Sport and Anti–Doping

Based on the UNESCO Charter of Physical Education and Sport, 1978, and following the policy recommendations of the fifth International Conference of Ministers and Senior Officials Responsible for Physical Education and Sport (MINEPS V), 2013, UNESCO guides national and international policy development in coordination with UN Agencies, the Intergovernmental Committee for Physical Education and Sport (CIGEPS) and its Permanent Consultative Council comprising major international sport stakeholders. 

UNESCO in particular, advocates for the contribution sport makes to the achievement of the internationally agreed development goals of the post 2015 agenda, as well as for improved physical education in schools and the building of social competencies and attitudes and value systems through sports. 

Addressing inequalities in the levels of participation in physical education and sport, which mirror those in education, health and material wealth, UNESCO also contributes to international efforts to improve access to physical education and sport for marginalized and disabled women and men. 

Responding to the threat to sport that arises from the manipulation of sport competitions and corrupt practices, UNESCO contributes to designing appropriate rights-based governance frameworks. 

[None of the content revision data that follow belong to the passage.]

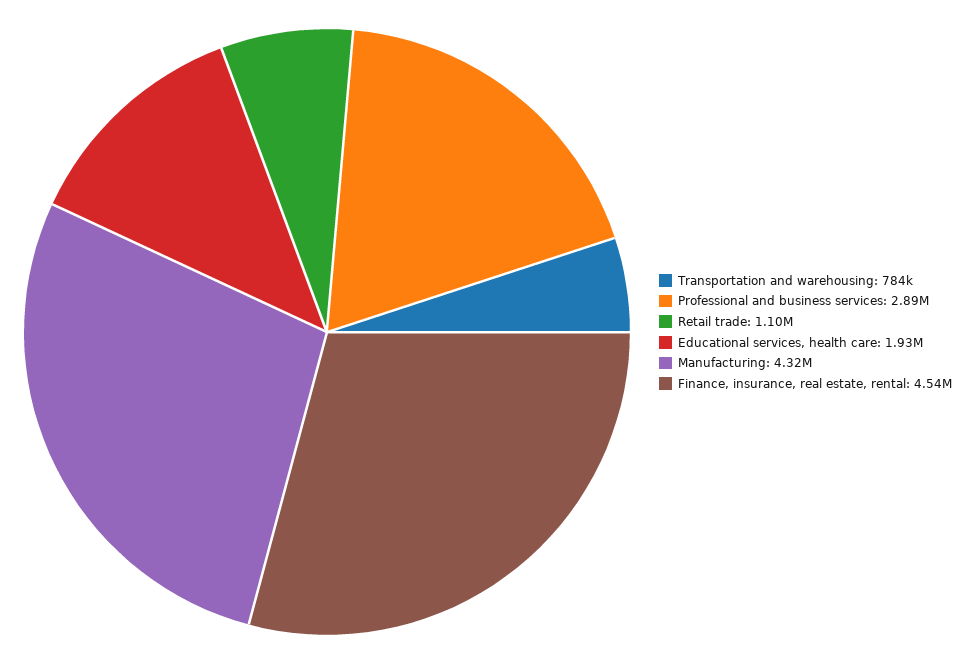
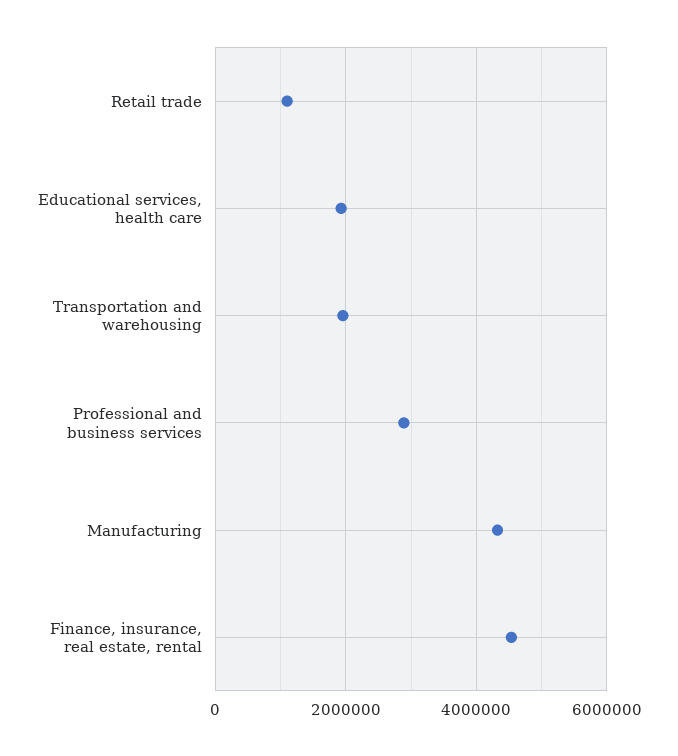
  {
-   "Transportation and warehousing": 784000,
+   "Transportation and warehousing": 2000000,
    "Professional and business services": 2890000,
    "Retail trade": 1100000,
    "Educational services, health care": 1930000,
    "Manufacturing": 4320000,
    "Finance, insurance, real estate, rental": 4540000
  }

UNESCO further strives to achieve universal ratification of the International Convention against Doping in Sport, 2005, and monitor its implementation with a view to having instigated proactive and coordinated anti-doping policies in all Member States. Capacity building at the national and regional levels, through education, the development of legislation and awareness raising are supported through the Fund against Doping in Sport. Special emphasis is put on leveraging major international events including the Olympics and Paralympic Games as well as the FIFA World Cup. 

Across the Organization, efforts are made to further mainstream human rights, including women’s rights, in all programmes and activities. The focus is placed on reinforcing the knowledge base on the implications of applying a human rights-based approach (HRBA) within UNESCO programmes in education, the sciences, culture and communication with adaptation of existing tools and knowledge resources produced by the UN system.

What has been done already?

Fund Against Doping in Sport: 

  • The Fund against Doping in Sport provided support to Botswana, Malawi, Mozambique, Zimbabwe, and Zambia in advancing ethics and health in sports.
  • UNESCO ROSA Programme Specialist for SHS, Mr. Charaf Ahmimed, attended the “Stakeholder Consultation Meeting: Anti-Doping as a Key Value in Mozambican Sport” in Maputo where he provided technical assistance to the development of an anti-doping strategy.

Quality Physical Education policy:

  • UNESCO is also supporting the revision of the Quality Physical Education policy in South Africa and Zambia with the aim of making it inclusive and child-centered.  Two National Coordinators have been recruited to oversee the policy revision which should last from September 2016 to August 2017.